What's ahead: In §5.2, we set up the precise definitions. In §5.3, we learn to compute these integrals by parametrization. In §5.5, Green's theorem reveals a stunning connection: a line integral around a closed curve equals a double integral over the region inside. Line integrals and area integrals are secretly the same thing.

Practice Problems - §5.1

From Kaplan, problems after §5.3

From Kaplan, problems after §5.3

1(a) $\displaystyle\int_{(0,0)}^{(1,1)} y^2\,\mathrm{d}x$ along the line from $(0,0)$ to $(1,1)$

Evaluate $\displaystyle\int_C y^2\,\mathrm{d}x$ along the straight line from $(0,0)$ to $(1,1)$.

Step 1: Parametrize.
The straight line from $(0,0)$ to $(1,1)$: let $x = t$, $y = t$, $0 \le t \le 1$. So $\mathrm{d}x = \mathrm{d}t$.

Step 2: Substitute and integrate.
$$\int_C y^2\,\mathrm{d}x = \int_0^1 t^2\,\mathrm{d}t = \left[\frac{t^3}{3}\right]_0^1 = \frac{1}{3}$$

1(b) $\displaystyle\int_{(0,0)}^{(1,1)} y\,\mathrm{d}x$ along the line from $(0,0)$ to $(1,1)$

Evaluate $\displaystyle\int_C y\,\mathrm{d}x$ along the straight line from $(0,0)$ to $(1,1)$.

Step 1: Parametrize.
Same line: $x = t$, $y = t$, $0 \le t \le 1$. So $\mathrm{d}x = \mathrm{d}t$.

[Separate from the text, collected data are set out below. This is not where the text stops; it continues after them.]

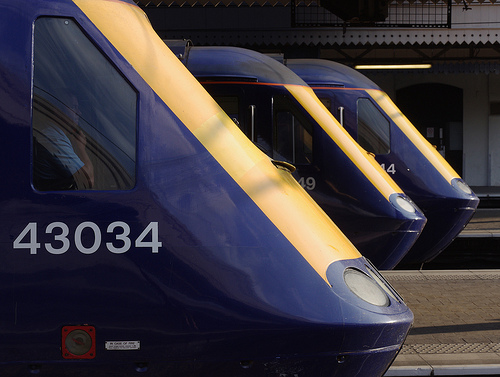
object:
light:
[354, 63, 431, 69]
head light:
[343, 264, 392, 306]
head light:
[396, 195, 416, 214]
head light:
[451, 177, 474, 196]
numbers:
[298, 176, 315, 192]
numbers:
[379, 162, 397, 175]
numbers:
[12, 222, 163, 256]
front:
[167, 38, 429, 270]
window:
[30, 16, 137, 194]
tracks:
[356, 190, 498, 375]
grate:
[292, 0, 499, 46]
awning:
[313, 50, 499, 69]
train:
[0, 1, 412, 376]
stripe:
[310, 87, 367, 89]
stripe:
[196, 82, 283, 86]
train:
[260, 53, 480, 269]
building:
[141, 0, 499, 209]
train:
[158, 37, 428, 271]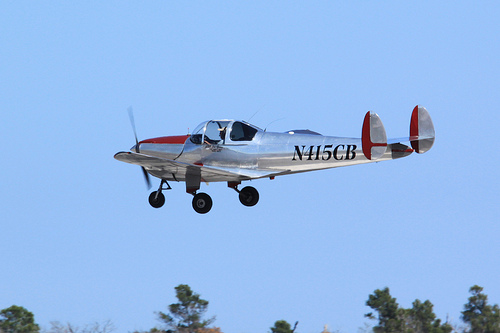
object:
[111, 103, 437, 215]
plane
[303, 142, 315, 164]
number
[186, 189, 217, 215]
tire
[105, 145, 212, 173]
wing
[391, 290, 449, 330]
tree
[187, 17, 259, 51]
sky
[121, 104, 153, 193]
propeller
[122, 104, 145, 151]
blades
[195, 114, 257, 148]
window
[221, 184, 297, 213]
wheel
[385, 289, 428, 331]
leaves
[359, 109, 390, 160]
tail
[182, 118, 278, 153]
cockpit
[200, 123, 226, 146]
man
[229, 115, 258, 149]
windshield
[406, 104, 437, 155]
fin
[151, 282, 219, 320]
trees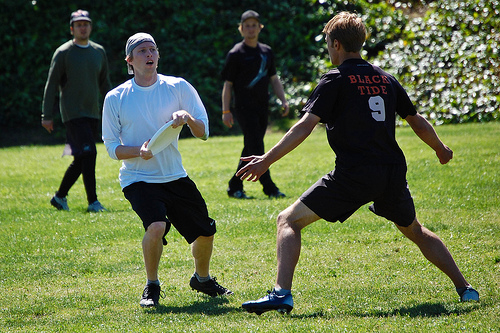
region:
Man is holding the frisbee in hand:
[98, 30, 211, 192]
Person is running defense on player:
[304, 56, 421, 187]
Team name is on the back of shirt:
[340, 64, 400, 165]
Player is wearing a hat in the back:
[60, 7, 100, 49]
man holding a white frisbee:
[93, 22, 240, 315]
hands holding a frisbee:
[136, 105, 197, 162]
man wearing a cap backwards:
[91, 23, 239, 318]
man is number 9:
[227, 5, 487, 324]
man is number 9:
[270, 5, 435, 155]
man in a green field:
[2, 3, 498, 330]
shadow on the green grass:
[307, 280, 450, 327]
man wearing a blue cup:
[39, 6, 119, 87]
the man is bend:
[97, 25, 244, 317]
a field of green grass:
[0, 120, 499, 331]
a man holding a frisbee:
[100, 32, 232, 307]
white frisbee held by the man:
[145, 118, 182, 155]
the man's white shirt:
[101, 73, 208, 190]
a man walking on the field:
[42, 9, 112, 212]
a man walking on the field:
[218, 10, 288, 197]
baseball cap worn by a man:
[125, 33, 156, 74]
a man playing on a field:
[235, 10, 479, 314]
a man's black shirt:
[301, 58, 416, 178]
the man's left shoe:
[250, 285, 307, 323]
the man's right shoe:
[457, 285, 477, 301]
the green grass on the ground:
[31, 251, 71, 296]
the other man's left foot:
[139, 275, 166, 312]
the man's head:
[122, 45, 167, 78]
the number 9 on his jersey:
[361, 99, 402, 134]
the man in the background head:
[231, 12, 266, 46]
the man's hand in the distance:
[38, 120, 56, 139]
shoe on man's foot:
[458, 288, 480, 305]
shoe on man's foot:
[238, 292, 297, 314]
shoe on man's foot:
[188, 275, 231, 295]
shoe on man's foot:
[138, 283, 169, 311]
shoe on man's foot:
[47, 193, 70, 210]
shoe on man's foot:
[85, 202, 114, 213]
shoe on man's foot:
[228, 188, 252, 201]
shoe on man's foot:
[267, 190, 284, 199]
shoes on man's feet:
[240, 288, 480, 315]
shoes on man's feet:
[136, 273, 232, 308]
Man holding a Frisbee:
[100, 29, 233, 308]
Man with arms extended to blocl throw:
[236, 10, 480, 312]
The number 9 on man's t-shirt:
[367, 93, 389, 123]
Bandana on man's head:
[117, 33, 155, 73]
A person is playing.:
[265, 18, 477, 302]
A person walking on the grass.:
[43, 6, 118, 211]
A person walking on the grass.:
[256, 17, 476, 310]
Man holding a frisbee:
[100, 32, 233, 308]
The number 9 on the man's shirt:
[366, 85, 388, 126]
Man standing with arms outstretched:
[234, 8, 479, 318]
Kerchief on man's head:
[120, 31, 159, 69]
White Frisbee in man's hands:
[136, 113, 185, 158]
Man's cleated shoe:
[238, 287, 292, 316]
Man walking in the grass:
[37, 2, 107, 217]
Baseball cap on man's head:
[63, 8, 94, 20]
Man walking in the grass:
[218, 7, 281, 202]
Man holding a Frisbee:
[99, 29, 231, 312]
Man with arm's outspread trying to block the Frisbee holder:
[233, 9, 483, 317]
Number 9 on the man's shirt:
[368, 91, 386, 125]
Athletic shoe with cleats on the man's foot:
[239, 286, 296, 316]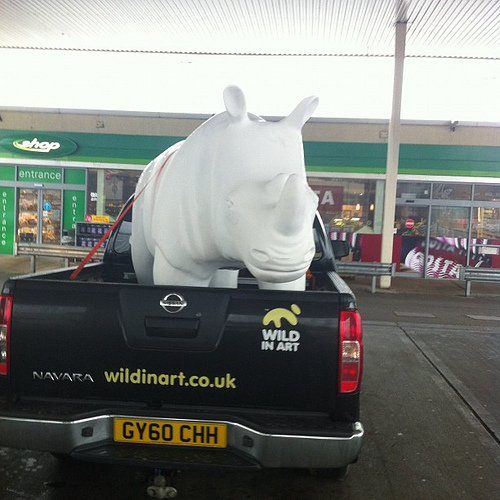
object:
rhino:
[126, 84, 321, 289]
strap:
[68, 155, 175, 282]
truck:
[0, 187, 363, 495]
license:
[113, 417, 229, 450]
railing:
[11, 239, 106, 279]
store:
[3, 102, 500, 288]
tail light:
[340, 336, 361, 364]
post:
[373, 21, 404, 289]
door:
[12, 181, 60, 254]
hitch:
[145, 471, 179, 499]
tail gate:
[6, 276, 337, 422]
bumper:
[0, 402, 362, 479]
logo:
[258, 300, 303, 353]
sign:
[0, 131, 82, 160]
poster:
[314, 185, 344, 211]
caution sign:
[403, 217, 416, 231]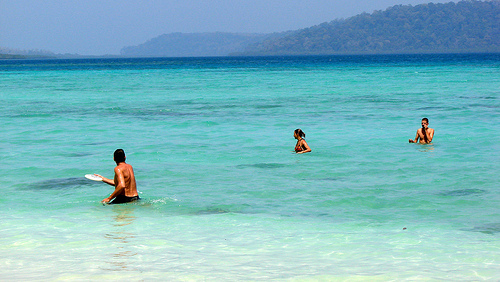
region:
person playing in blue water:
[81, 137, 154, 212]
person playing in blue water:
[273, 122, 333, 193]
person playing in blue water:
[407, 110, 439, 153]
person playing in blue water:
[6, 77, 66, 107]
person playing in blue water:
[18, 118, 88, 159]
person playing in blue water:
[9, 169, 59, 208]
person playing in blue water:
[104, 84, 171, 130]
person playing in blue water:
[198, 74, 265, 102]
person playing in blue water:
[321, 73, 359, 118]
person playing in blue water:
[195, 166, 268, 201]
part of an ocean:
[379, 206, 399, 218]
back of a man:
[126, 175, 133, 188]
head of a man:
[123, 150, 125, 160]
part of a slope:
[323, 35, 333, 43]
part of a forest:
[378, 23, 393, 33]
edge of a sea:
[198, 230, 244, 262]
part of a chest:
[416, 132, 428, 136]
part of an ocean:
[232, 122, 250, 141]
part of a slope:
[198, 45, 212, 51]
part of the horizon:
[127, 64, 133, 71]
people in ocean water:
[79, 90, 436, 211]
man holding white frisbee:
[80, 140, 136, 206]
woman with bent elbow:
[285, 125, 310, 155]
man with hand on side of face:
[405, 112, 431, 142]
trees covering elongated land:
[1, 1, 496, 59]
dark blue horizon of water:
[1, 50, 496, 66]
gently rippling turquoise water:
[10, 75, 490, 202]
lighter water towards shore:
[6, 201, 491, 273]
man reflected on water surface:
[95, 205, 137, 275]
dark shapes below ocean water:
[18, 154, 493, 239]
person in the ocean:
[79, 144, 152, 211]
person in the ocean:
[289, 123, 314, 156]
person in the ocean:
[402, 116, 436, 148]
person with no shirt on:
[81, 145, 145, 211]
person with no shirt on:
[409, 115, 436, 146]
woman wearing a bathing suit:
[289, 125, 312, 160]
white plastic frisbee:
[82, 166, 104, 184]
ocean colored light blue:
[2, 57, 499, 277]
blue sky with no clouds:
[2, 0, 424, 57]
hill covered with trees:
[225, 3, 499, 59]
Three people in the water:
[95, 113, 433, 203]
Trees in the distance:
[115, 0, 490, 65]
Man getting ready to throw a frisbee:
[80, 145, 135, 200]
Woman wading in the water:
[285, 120, 310, 155]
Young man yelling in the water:
[400, 110, 430, 145]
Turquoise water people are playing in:
[0, 65, 490, 215]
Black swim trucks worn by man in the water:
[105, 190, 135, 200]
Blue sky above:
[0, 0, 480, 50]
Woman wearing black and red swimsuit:
[289, 126, 310, 156]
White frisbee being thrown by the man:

Step 2: Substitute and integrate.
$$\int_C y\,\mathrm{d}x = \int_0^1 t\,\mathrm{d}t = \left[\frac{t^2}{2}\right]_0^1 = \frac{1}{2}$$

1(c) $\displaystyle\int_{(0,0)}^{(2,1)} x\,\mathrm{d}y$ along the line from $(0,0)$ to $(2,1)$

Evaluate $\displaystyle\int_C x\,\mathrm{d}y$ along the straight line from $(0,0)$ to $(2,1)$.

Step 1: Parametrize.
The line from $(0,0)$ to $(2,1)$: let $x = 2t$, $y = t$, $0 \le t \le 1$. So $\mathrm{d}y = \mathrm{d}t$.

Step 2: Substitute and integrate.
$$\int_C x\,\mathrm{d}y = \int_0^1 2t\,\mathrm{d}t = \left[t^2\right]_0^1 = 1$$